Os dois seguiram caminhando lado a lado num silêncio loquaz. Visitas de muitas memórias em cada esquina. Fantasmas de amigos vivos, rumores de antigas risadas, velhas baladas, amassos nos muros dos condomínios e, é claro, as festas de ano-novo. Eles se conheceram na praia exatamente em uma festa como aquela. Por isso, decidiram se encontrar mais uma vez no réveillon. O último.
– Você me beijou… – começou ele.
– Foi sob efeito de champanhe, e de nostalgia. Um ataque de dejá vu. – disse ela mirando o mar. – Não vá se animando, acabou, você sabe.
– Eu sei, eu sei…
– Temos que acertar os detalhes, o divórcio, pensão… tudo.
– Podemos ver isso depois. Não estou com saco para isso. Hoje queria mais dessa nostalgia. Quero tomar o último gole da garrafa. O resto…
– Hoje já deu o que tinha que dar. Estou cansada e quero cama.
– Comigo?
– Sozinha.
– A nossa cama sempre foi muito boa.
– Já faz anos que a nossa cama virou burocrática. Dia para acontecer e manual passo a passo. Você sabe disso. Como bons engenheiros, transformamos o nosso sexo em processo, tabela de Excel, custo e benefício. Dá preguiça.
– Você é cruel!
– Eu sou realista.
– Não fomos felizes?
– Até fomos. Muito. Mas, a felicidade ficou na festa e a festa acabou. Agora, nos resta seguir adiante buscando ser feliz em outros encontros. Vamos chorar nossas lágrimas e recolher o que restou. Sempre há um depois…
– Você é muita fria. Queria ser igual.
– Você é um banana, Edgar! Este é o problema. Uma criatura imutável, inoxidável, irreparável… Você é a previsibilidade caminhando. Em toda a nossa vida juntos, nem sequer uma vez, você me surpreendeu. Dá no saco!
– Não viemos aqui para discutir. Viemos? – disse ele com os olhos marejando.
– Você não vai chorar aqui no calçadão, vai? Não tem jeito. Eu vou embora!
– Não! Não faz isso! Vem comigo no carro.
– Nem a pau, Edgar! Você vai fazer cena. Prometemos que não haveria cenas. Era uma celebração do nosso fim. O último ano novo.
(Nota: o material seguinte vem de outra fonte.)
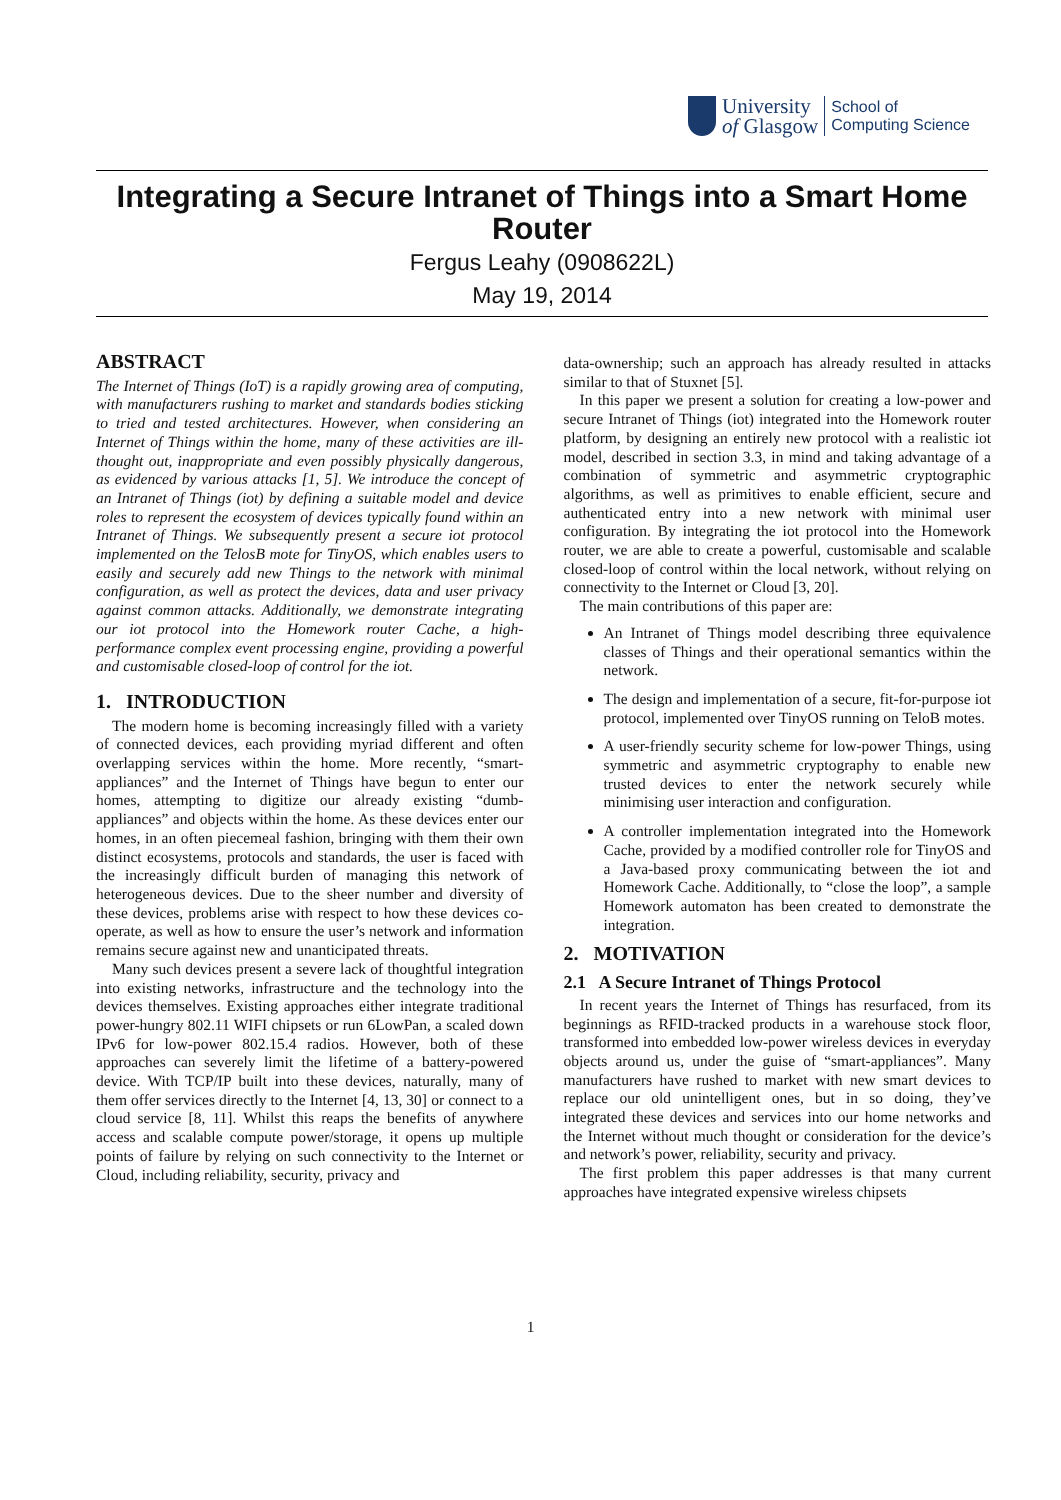University
of Glasgow
School of
Computing Science
Integrating a Secure Intranet of Things into a Smart Home Router
Fergus Leahy (0908622L)
May 19, 2014
ABSTRACT
The Internet of Things (IoT) is a rapidly growing area of computing, with manufacturers rushing to market and standards bodies sticking to tried and tested architectures. However, when considering an Internet of Things within the home, many of these activities are ill-thought out, inappropriate and even possibly physically dangerous, as evidenced by various attacks [1, 5]. We introduce the concept of an Intranet of Things (iot) by defining a suitable model and device roles to represent the ecosystem of devices typically found within an Intranet of Things. We subsequently present a secure iot protocol implemented on the TelosB mote for TinyOS, which enables users to easily and securely add new Things to the network with minimal configuration, as well as protect the devices, data and user privacy against common attacks. Additionally, we demonstrate integrating our iot protocol into the Homework router Cache, a high-performance complex event processing engine, providing a powerful and customisable closed-loop of control for the iot.
1. INTRODUCTION
The modern home is becoming increasingly filled with a variety of connected devices, each providing myriad different and often overlapping services within the home. More recently, “smart-appliances” and the Internet of Things have begun to enter our homes, attempting to digitize our already existing “dumb-appliances” and objects within the home. As these devices enter our homes, in an often piecemeal fashion, bringing with them their own distinct ecosystems, protocols and standards, the user is faced with the increasingly difficult burden of managing this network of heterogeneous devices. Due to the sheer number and diversity of these devices, problems arise with respect to how these devices co-operate, as well as how to ensure the user’s network and information remains secure against new and unanticipated threats.
Many such devices present a severe lack of thoughtful integration into existing networks, infrastructure and the technology into the devices themselves. Existing approaches either integrate traditional power-hungry 802.11 WIFI chipsets or run 6LowPan, a scaled down IPv6 for low-power 802.15.4 radios. However, both of these approaches can severely limit the lifetime of a battery-powered device. With TCP/IP built into these devices, naturally, many of them offer services directly to the Internet [4, 13, 30] or connect to a cloud service [8, 11]. Whilst this reaps the benefits of anywhere access and scalable compute power/storage, it opens up multiple points of failure by relying on such connectivity to the Internet or Cloud, including reliability, security, privacy and
data-ownership; such an approach has already resulted in attacks similar to that of Stuxnet [5].
In this paper we present a solution for creating a low-power and secure Intranet of Things (iot) integrated into the Homework router platform, by designing an entirely new protocol with a realistic iot model, described in section 3.3, in mind and taking advantage of a combination of symmetric and asymmetric cryptographic algorithms, as well as primitives to enable efficient, secure and authenticated entry into a new network with minimal user configuration. By integrating the iot protocol into the Homework router, we are able to create a powerful, customisable and scalable closed-loop of control within the local network, without relying on connectivity to the Internet or Cloud [3, 20].
The main contributions of this paper are:
An Intranet of Things model describing three equivalence classes of Things and their operational semantics within the network.
The design and implementation of a secure, fit-for-purpose iot protocol, implemented over TinyOS running on TeloB motes.
A user-friendly security scheme for low-power Things, using symmetric and asymmetric cryptography to enable new trusted devices to enter the network securely while minimising user interaction and configuration.
A controller implementation integrated into the Homework Cache, provided by a modified controller role for TinyOS and a Java-based proxy communicating between the iot and Homework Cache. Additionally, to “close the loop”, a sample Homework automaton has been created to demonstrate the integration.
2. MOTIVATION
2.1 A Secure Intranet of Things Protocol
In recent years the Internet of Things has resurfaced, from its beginnings as RFID-tracked products in a warehouse stock floor, transformed into embedded low-power wireless devices in everyday objects around us, under the guise of “smart-appliances”. Many manufacturers have rushed to market with new smart devices to replace our old unintelligent ones, but in so doing, they’ve integrated these devices and services into our home networks and the Internet without much thought or consideration for the device’s and network’s power, reliability, security and privacy.
The first problem this paper addresses is that many current approaches have integrated expensive wireless chipsets
1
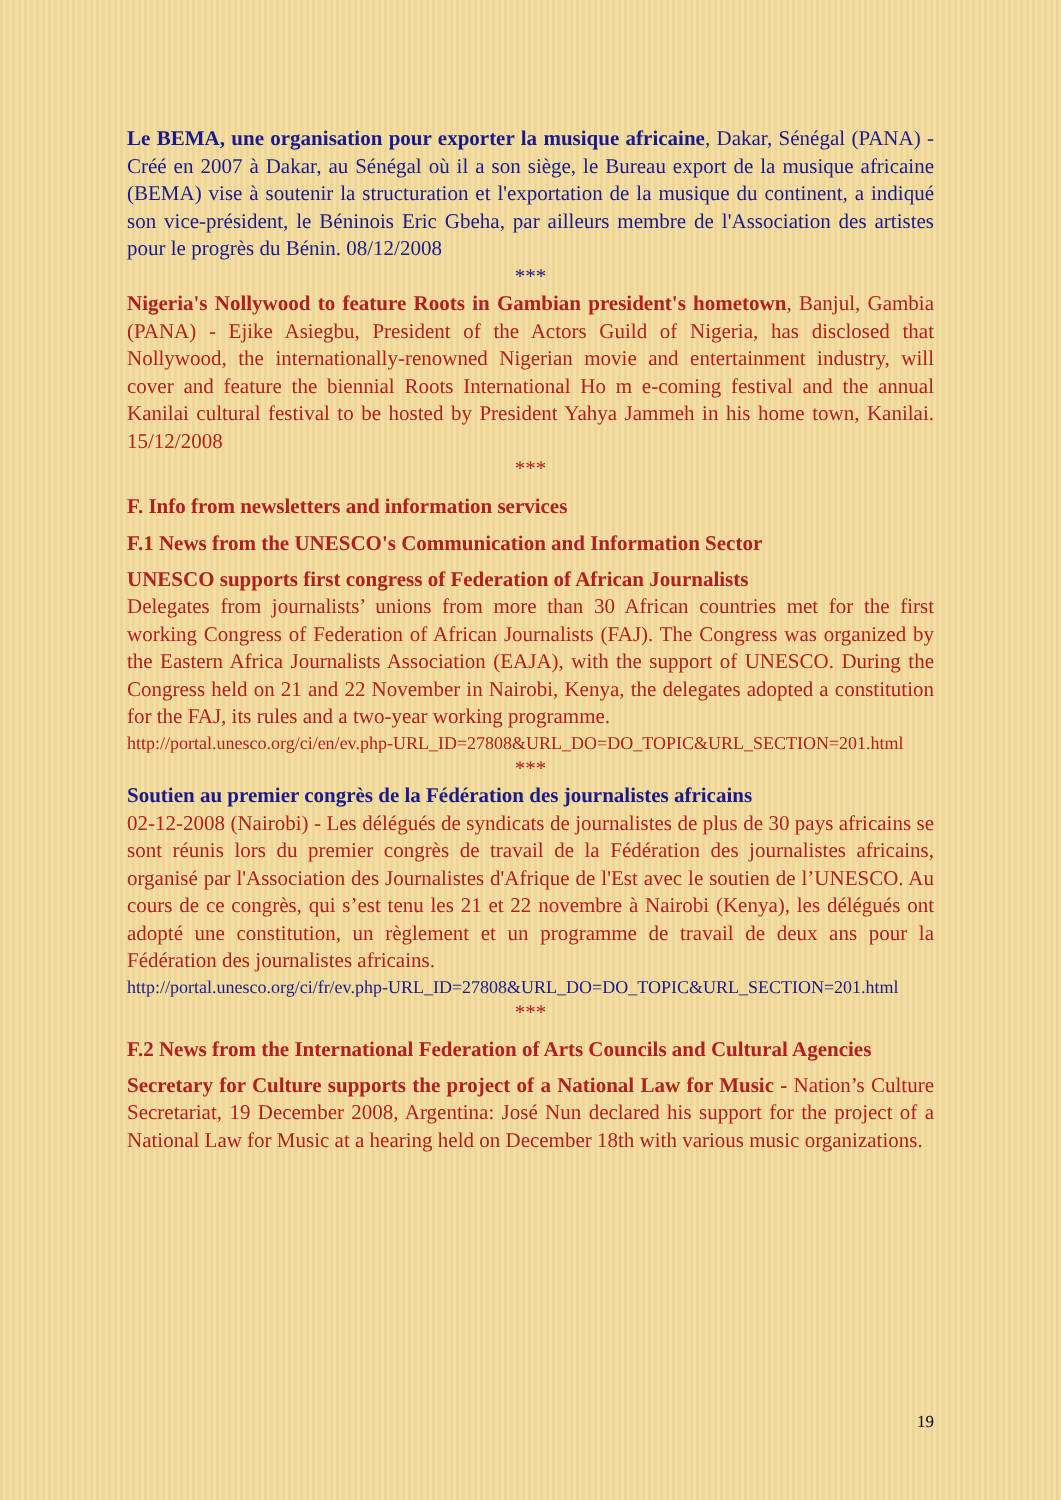Le BEMA, une organisation pour exporter la musique africaine, Dakar, Sénégal (PANA) - Créé en 2007 à Dakar, au Sénégal où il a son siège, le Bureau export de la musique africaine (BEMA) vise à soutenir la structuration et l'exportation de la musique du continent, a indiqué son vice-président, le Béninois Eric Gbeha, par ailleurs membre de l'Association des artistes pour le progrès du Bénin. 08/12/2008
***
Nigeria's Nollywood to feature Roots in Gambian president's hometown, Banjul, Gambia (PANA) - Ejike Asiegbu, President of the Actors Guild of Nigeria, has disclosed that Nollywood, the internationally-renowned Nigerian movie and entertainment industry, will cover and feature the biennial Roots International Ho m e-coming festival and the annual Kanilai cultural festival to be hosted by President Yahya Jammeh in his home town, Kanilai. 15/12/2008
***
F. Info from newsletters and information services
F.1 News from the UNESCO's Communication and Information Sector
UNESCO supports first congress of Federation of African Journalists
Delegates from journalists’ unions from more than 30 African countries met for the first working Congress of Federation of African Journalists (FAJ). The Congress was organized by the Eastern Africa Journalists Association (EAJA), with the support of UNESCO. During the Congress held on 21 and 22 November in Nairobi, Kenya, the delegates adopted a constitution for the FAJ, its rules and a two-year working programme.
http://portal.unesco.org/ci/en/ev.php-URL_ID=27808&URL_DO=DO_TOPIC&URL_SECTION=201.html
***
Soutien au premier congrès de la Fédération des journalistes africains
02-12-2008 (Nairobi) - Les délégués de syndicats de journalistes de plus de 30 pays africains se sont réunis lors du premier congrès de travail de la Fédération des journalistes africains, organisé par l'Association des Journalistes d'Afrique de l'Est avec le soutien de l’UNESCO. Au cours de ce congrès, qui s’est tenu les 21 et 22 novembre à Nairobi (Kenya), les délégués ont adopté une constitution, un règlement et un programme de travail de deux ans pour la Fédération des journalistes africains.
http://portal.unesco.org/ci/fr/ev.php-URL_ID=27808&URL_DO=DO_TOPIC&URL_SECTION=201.html
***
F.2 News from the International Federation of Arts Councils and Cultural Agencies
Secretary for Culture supports the project of a National Law for Music - Nation’s Culture Secretariat, 19 December 2008, Argentina: José Nun declared his support for the project of a National Law for Music at a hearing held on December 18th with various music organizations.
19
– Prometo que não haverá nada disso. É que trouxe o seu bolo, aquele de xadrez que você adora. Eu fiz hoje só para você. Não vai recusar, vai? – disse ele com um sorriso quebrado.
– Isto é covardia! Eu nunca recuso o xadrez. Mas, será apenas isso. Vamos que estou com fome.
O casal caminhou até o carro estacionado numa rua perpendicular à praia. Nos últimos metros, ela até deu a mão para ele segurar. Quem os visse naquele momento, não imaginaria outra coisa senão um casal apaixonado depois da festa. Não desconfiaria de que o auge da festa ainda viria.
– Você está melhor. – comentou a moça entre mordidas no pedaço de bolo. – Está mais calmo. Mais sereno. Não lhe disse que você iria superar? Não somos o único casal do mundo que separa.
– Não superei coisa alguma, Ana. Nunca vou aceitar que você seja feliz com outra pessoa. – repetiu ele o velho argumento. Mas, desta vez, havia um tom diferente na sua voz. Algo lúgubre, imaginou ela.
– Isto não é amor, Edgar. Já lhe disse. Isto é posse. Quem ama permite que o outro seja feliz, não importa como ou com quem.
– Pois você não será. Na verdade, será. Mas, apenas comigo!
– Isto é uma doença, uma obsessão. Você tem que se tratar, fazer uma terapia, tomar remédio…
– Você sabe o que é nembutal?
– Não tenho a menor ideia. Este bolo está esquisito. Tem algo de diferente…
– É um tranquilizante potente. Bastante potente. Geralmente é usado para o sacrifício de animais. Uma morte completamente indolor.
– Por que está dizendo isso? – perguntou a moça com a boca cheia. – Você… Você não fez isso, Edgar! – ela já não sabia se gritava ou cuspia. Por fim, não fez nem uma coisa nem outra porque a cabeça já lhe pesava e os olhos cerravam por mais que tentasse resistir ao efeito do veneno.
– Eu lhe disse. Não é posse, é amor. E vou lhe provar. Estaremos para sempre juntos. – Disse ele acarinhando o cabelo da esposa desfalecida dentro do carro enquanto engolia bocados do bolo fatal. – Estaremos juntos no próximo ano-novo, amor. E no próximo! Eu lhe disse, um dia ainda iria lhe surpreender. Um dia…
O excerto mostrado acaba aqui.